Midsummer. La notte più breve dell’anno. Si possono fare follie e non sentirne il peso, si ha la sensazione che tutto sia possibile, che gli incontri fra gli uomini continuino a potersi dire ancora determinanti nonostante tutto e che davvero la vita si possa cambiare. Change is possible. Così recita un display di un parcheggio, in questa commedia di David Greig portata in scena dal Teatro dei Borgia, con regia di Gianpiero Borgia per Manuela Mandracchia e Christian Di Domenico: così recita e bisognerà anche crederci, come fingono di non fare i protagonisti di quest’avventura, ma che invece fin dal principio sono coscienti, da qualche parte del loro pensiero, che ci stanno andando incontro.

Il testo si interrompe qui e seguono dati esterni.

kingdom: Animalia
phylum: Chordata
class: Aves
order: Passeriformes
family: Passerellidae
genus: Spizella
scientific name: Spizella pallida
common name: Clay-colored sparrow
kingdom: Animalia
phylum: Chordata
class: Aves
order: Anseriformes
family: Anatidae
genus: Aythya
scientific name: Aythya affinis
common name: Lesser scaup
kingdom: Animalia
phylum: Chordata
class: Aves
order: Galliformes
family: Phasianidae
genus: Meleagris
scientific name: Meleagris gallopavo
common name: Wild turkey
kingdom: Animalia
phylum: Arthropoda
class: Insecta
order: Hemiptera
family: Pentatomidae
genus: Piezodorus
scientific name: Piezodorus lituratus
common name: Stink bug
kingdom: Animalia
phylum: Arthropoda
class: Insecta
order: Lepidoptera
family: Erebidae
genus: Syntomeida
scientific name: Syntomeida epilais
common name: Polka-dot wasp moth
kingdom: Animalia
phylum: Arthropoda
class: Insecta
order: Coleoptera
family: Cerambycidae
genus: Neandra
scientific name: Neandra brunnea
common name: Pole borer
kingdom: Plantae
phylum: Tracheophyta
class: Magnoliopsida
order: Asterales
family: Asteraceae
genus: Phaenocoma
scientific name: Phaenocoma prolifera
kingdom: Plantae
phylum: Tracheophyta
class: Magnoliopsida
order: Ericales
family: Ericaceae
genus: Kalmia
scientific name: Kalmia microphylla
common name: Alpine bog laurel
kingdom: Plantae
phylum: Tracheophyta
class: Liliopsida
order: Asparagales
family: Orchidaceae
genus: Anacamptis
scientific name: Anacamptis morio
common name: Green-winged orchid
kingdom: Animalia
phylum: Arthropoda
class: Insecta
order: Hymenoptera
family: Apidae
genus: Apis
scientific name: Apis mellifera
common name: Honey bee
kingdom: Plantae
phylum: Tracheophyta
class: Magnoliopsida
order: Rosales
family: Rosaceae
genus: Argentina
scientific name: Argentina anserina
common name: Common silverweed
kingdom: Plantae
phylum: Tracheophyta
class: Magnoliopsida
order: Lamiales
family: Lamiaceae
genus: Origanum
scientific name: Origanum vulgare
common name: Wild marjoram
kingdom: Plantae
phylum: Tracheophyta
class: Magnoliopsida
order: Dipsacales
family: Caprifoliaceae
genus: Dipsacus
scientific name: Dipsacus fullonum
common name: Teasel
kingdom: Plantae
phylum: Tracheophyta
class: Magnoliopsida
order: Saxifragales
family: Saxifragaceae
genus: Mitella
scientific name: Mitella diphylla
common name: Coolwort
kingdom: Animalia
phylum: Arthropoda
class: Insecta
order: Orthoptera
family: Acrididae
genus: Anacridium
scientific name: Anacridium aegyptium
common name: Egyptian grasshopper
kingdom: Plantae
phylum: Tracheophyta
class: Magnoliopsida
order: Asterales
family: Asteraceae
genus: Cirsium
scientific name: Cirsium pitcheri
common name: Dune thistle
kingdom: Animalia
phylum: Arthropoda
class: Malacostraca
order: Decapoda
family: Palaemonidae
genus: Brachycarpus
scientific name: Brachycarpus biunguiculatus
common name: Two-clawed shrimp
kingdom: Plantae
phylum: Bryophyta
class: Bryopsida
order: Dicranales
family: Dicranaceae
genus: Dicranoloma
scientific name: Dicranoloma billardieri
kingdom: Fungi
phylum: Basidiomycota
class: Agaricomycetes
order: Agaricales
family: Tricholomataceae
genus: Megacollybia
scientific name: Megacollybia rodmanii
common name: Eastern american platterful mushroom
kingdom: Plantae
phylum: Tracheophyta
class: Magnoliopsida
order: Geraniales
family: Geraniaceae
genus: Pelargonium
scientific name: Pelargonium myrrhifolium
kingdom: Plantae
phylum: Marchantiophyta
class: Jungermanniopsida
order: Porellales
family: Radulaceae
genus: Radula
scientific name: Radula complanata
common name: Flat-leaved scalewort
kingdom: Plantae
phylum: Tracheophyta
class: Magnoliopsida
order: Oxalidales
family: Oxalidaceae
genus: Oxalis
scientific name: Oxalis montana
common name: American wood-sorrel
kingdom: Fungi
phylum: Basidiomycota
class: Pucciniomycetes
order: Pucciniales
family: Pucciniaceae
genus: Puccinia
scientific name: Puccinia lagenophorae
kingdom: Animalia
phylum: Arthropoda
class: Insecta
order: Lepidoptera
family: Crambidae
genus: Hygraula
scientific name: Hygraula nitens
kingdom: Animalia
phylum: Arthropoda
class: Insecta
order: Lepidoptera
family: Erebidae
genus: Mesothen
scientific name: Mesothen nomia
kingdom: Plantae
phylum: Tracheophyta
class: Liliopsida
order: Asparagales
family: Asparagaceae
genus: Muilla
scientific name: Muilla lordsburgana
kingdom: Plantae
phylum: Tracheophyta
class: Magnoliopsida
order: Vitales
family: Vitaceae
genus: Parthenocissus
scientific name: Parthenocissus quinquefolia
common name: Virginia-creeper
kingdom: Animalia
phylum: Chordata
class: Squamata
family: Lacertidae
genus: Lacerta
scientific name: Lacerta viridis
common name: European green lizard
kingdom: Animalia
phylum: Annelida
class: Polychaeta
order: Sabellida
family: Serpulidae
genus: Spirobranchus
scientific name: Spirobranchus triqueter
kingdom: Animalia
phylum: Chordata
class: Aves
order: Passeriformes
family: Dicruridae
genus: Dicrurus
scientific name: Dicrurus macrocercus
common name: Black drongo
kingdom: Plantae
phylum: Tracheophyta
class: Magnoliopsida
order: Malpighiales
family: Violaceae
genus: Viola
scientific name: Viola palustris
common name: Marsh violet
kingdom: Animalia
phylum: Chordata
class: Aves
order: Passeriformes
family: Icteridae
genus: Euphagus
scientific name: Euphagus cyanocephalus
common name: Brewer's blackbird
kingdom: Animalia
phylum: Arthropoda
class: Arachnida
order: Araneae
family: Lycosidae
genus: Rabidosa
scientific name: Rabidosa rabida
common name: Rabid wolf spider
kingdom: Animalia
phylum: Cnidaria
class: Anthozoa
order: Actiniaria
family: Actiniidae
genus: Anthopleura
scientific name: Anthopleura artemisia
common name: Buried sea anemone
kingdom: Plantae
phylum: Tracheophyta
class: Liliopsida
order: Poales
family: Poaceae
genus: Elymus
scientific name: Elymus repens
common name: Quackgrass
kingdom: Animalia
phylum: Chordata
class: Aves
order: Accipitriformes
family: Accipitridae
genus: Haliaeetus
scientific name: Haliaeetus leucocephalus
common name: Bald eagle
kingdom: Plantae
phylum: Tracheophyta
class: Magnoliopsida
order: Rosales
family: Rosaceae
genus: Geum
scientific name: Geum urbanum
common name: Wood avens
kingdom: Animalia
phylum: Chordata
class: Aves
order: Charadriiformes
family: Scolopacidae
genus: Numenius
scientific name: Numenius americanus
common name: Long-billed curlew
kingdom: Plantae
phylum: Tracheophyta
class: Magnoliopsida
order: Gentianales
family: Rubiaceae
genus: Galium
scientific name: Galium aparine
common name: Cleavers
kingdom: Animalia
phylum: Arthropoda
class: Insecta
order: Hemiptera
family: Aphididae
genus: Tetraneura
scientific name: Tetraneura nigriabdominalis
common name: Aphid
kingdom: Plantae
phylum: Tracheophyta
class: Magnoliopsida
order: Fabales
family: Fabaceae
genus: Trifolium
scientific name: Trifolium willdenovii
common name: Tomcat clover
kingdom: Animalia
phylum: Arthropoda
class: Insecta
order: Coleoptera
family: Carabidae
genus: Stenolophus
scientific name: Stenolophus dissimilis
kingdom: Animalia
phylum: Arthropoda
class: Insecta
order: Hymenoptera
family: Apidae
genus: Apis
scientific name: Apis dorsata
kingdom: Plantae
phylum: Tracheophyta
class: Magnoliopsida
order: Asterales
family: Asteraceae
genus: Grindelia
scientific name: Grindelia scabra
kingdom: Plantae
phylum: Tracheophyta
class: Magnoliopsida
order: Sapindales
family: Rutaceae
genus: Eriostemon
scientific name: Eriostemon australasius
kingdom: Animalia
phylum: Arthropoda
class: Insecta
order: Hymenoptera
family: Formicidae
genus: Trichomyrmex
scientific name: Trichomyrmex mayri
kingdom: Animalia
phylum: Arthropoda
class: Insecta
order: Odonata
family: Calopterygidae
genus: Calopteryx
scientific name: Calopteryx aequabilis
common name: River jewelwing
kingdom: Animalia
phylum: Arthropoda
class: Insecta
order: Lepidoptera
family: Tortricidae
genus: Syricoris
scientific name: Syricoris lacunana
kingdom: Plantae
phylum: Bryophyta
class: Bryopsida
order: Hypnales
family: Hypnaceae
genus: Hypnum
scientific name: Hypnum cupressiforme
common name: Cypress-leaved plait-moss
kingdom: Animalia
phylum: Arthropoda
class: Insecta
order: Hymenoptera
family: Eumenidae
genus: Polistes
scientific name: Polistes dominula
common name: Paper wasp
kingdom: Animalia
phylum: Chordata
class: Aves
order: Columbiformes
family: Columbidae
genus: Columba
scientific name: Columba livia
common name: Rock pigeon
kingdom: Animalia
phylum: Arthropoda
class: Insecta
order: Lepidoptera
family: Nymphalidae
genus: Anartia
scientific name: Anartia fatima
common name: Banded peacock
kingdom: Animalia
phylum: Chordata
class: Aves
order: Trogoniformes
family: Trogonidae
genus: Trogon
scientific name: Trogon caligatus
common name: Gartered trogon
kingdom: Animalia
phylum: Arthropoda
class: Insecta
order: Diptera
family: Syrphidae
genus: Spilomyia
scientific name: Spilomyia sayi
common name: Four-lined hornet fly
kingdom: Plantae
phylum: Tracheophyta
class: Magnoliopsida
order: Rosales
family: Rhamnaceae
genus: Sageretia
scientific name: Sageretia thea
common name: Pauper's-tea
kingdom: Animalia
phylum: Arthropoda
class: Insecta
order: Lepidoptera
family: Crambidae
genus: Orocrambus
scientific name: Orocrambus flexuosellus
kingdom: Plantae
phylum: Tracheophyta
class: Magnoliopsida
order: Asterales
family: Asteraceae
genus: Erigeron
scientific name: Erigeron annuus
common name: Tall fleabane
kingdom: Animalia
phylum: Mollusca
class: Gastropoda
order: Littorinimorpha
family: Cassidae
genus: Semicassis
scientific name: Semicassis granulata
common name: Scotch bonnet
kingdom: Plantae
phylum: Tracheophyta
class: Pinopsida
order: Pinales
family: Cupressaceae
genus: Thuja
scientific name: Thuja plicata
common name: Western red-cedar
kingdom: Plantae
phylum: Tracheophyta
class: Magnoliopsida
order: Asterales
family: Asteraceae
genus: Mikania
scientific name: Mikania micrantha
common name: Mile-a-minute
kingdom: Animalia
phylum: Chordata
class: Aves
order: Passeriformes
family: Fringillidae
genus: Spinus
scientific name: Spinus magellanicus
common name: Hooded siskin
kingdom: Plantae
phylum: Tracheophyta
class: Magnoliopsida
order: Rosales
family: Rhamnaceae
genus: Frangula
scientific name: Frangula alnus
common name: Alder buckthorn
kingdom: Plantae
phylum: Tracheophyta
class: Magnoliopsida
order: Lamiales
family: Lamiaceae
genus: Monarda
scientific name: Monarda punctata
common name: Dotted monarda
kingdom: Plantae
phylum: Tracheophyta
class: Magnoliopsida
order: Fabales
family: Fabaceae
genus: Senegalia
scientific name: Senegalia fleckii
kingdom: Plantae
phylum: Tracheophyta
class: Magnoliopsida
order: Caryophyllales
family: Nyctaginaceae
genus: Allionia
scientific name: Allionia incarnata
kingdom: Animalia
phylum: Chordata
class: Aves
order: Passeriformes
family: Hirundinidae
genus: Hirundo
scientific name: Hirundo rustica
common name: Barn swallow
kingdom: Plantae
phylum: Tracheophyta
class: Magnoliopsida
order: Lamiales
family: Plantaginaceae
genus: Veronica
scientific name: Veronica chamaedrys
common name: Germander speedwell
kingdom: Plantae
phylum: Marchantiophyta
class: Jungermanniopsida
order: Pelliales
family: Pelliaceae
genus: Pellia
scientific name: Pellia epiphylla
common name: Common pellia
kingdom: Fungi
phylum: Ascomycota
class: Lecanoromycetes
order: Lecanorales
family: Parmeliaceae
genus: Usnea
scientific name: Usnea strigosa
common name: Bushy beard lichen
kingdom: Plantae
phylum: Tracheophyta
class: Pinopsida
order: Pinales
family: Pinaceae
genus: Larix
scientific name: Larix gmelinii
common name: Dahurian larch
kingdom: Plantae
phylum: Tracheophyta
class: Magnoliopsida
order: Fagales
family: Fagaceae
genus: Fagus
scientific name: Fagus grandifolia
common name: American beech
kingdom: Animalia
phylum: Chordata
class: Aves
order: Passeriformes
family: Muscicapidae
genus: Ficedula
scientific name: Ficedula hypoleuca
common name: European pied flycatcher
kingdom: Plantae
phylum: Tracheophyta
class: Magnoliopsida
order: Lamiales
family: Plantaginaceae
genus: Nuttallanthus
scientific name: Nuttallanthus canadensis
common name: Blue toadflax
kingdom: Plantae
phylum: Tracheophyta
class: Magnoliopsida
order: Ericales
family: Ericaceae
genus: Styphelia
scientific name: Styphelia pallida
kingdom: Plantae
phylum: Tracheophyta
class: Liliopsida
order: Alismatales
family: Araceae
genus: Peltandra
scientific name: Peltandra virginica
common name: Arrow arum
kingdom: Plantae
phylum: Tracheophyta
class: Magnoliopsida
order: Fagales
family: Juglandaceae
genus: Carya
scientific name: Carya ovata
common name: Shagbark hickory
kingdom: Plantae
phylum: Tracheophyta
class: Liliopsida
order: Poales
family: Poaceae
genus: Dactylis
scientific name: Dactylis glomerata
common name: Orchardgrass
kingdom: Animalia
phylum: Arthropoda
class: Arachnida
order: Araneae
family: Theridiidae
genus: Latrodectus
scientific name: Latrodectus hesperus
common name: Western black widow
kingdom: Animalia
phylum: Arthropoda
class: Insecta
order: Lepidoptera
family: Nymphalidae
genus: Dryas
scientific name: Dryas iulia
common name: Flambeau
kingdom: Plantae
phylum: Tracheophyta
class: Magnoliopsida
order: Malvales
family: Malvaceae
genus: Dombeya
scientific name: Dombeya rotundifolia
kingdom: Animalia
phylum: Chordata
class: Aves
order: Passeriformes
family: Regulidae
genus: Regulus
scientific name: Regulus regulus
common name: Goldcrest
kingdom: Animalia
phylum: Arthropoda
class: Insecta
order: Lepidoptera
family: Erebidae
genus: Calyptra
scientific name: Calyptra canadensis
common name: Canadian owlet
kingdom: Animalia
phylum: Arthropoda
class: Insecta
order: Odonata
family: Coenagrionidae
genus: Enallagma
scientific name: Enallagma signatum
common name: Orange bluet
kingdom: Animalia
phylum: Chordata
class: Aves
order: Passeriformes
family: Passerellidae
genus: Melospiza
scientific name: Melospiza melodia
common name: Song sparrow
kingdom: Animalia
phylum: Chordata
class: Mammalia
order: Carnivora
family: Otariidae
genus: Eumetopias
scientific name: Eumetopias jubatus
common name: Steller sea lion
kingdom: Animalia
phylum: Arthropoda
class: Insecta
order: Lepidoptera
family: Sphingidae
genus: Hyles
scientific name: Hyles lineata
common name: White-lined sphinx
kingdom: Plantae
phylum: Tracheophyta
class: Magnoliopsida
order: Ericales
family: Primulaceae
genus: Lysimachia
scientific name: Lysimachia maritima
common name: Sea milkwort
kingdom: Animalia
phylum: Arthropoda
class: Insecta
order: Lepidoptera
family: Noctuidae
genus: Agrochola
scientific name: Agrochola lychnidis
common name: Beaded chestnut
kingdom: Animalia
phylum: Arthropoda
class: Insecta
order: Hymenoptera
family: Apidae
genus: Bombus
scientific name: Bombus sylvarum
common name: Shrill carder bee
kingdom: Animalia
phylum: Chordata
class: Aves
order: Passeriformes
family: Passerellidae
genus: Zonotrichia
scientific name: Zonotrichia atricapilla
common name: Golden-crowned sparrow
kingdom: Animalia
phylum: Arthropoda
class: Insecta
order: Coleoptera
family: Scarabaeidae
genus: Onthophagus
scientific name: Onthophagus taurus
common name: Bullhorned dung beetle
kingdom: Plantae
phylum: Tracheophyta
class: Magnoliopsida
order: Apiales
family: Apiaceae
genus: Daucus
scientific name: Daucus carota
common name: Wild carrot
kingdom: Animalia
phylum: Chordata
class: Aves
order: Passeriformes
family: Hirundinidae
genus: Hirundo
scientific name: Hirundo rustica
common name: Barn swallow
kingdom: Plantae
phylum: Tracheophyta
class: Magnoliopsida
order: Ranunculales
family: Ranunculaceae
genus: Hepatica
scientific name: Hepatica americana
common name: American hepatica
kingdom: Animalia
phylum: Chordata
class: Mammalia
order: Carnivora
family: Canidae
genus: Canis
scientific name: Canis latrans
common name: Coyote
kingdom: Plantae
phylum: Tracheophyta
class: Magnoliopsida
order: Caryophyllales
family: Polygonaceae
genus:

Interno casa, moduli a quadrati di mobili Ikea, un divano coperto da un telo bianco, due schermi a diverse dimensioni ma con la stessa immagine, qualche oggetto sperduto per una casa vuota di troppe cose, di troppe suturazioni di sentimento, attorno è un cielo azzurro tappezzato da tante bianche nuvole serene, scariche di pioggia, un cielo clemente sui tetti delle case, la città di sotto, bagnata da un sole che alle nuvole passa attraverso. Questo è il percorso dello spettacolo: due piogge concentriche che danno vita a un sole comune. L’incontro fra i due protagonisti è infatti una fuga canalizzata confluita nella solitudine opposta e pure uguale dell’altro: Helena alle prese con la paura di restare sola per tutta la vita, Bob intriso delle scelte fatte finora, certo dell’impossibilità di assolverle, per entrambi la vita non basta, è un giro nel vuoto che non produce altro da nuovi errori, per entrambi l’incontro suggerisce che un’altra via c’è in qualche posto e che solo un senso di sospensione, quel desiderio di leggerezza, è capace di raggiungere.
Il testo è godibile – sognante e per questo concreto – e riafferma la drammaturgia anglosassone (scozzese, di Edimburgo, in questo caso) come la produzione europea di testi più affilata e rappresentativa della realtà; una commedia – da titolo – con canzoni, composte da Gordon McIntyre e suonate dal vivo da Francesco Santalucia, divertenti e ricche, con accenti musical che ne denunciano una necessità espressiva. La regia di Borgia è piuttosto estroversa e sceglie un racconto, sul continuo andirivieni di un filo, che gli attori fanno virare di volta in volta dai personaggi ai narratori interni; elemento che caratterizza l’uso registico è la proiezione nello schermo: si susseguono immagini continuamente velate di pioggia, ma in territori sempre meno inospitali, in cui proprio loro si stanno cercando, ospitando nelle loro vite una possibilità di condivisione per una vita altra. I due attori si fanno portare da questa variazione ironica da “tutto in una notte”, una commedia che nella traduzione di Masolino D’Amico è forse meno graffiante ma offre ad entrambi di attraversare i due personaggi con leggerezza, garantendo soprattutto a Manuela Mandracchia un risultato davvero convincente.
Resta un’immagine più delle altre, quella pioggia fuori da una finestra ridotta nello schermo tv, la sospesa duplicità di un esterno fatto interno, così è un po’ anche questo spettacolo racconto di uomini che s’incontrano fuori e cercano con disperato timore dei sentimenti di restarci, ma la disposizione ad amarsi li spinge a fare – di quell’incontro – uno spazio interno, caloroso, familiare. Pioggia fuori, dunque, ma fino alla prima giornata di sole, quando potrà anche venire pioggia, ma non la sentiremo bagnare più.
Simone Nebbia
Visto il 31 gennaio 2012, in scena fino al 5 febbraio 2012
al Teatro Piccolo Eliseo [vai alla stagione 2011-2012]
MIDSUMMER – Commedia con canzoni
Teatro dei Borgia
Testo: David Greig
Traduzione: Masolino D’Amico
Regia: Gianpiero Borgia
Con: Manuela Mandracchia, Christian Di Domenico
Musiche: Gordon Mc Intyre
Esecuzione: Francesco Santalucia
Un resoconto che riesce ad essere poesia é un bel dono. Grazie;)
Grazie a te Chiara, a volte sono gli occhi a fare belle le parole e i tuoi evidentemente… 🙂
Mandracchia è brava e canta bene, il suo partner Di Domenico se la cava con fatica, ma il testo è veramente “miserello”, e si limita ad affastellare un po’ di melensaggini e luoghi comuni sull’amore, con qualche idea e con grande abilità ma scarsa profondità. Gli espedienti registici sono a volte stucchevoli (uno su tutti, la finta conferenza con il coinvolgimento del pubblico ed i bigliettini con le domande passate ai malcapitati dei posti di canale) e, nel complesso, si ha la sensazione che, forse, tanta energia e qualità sarebbero degne di miglior causa.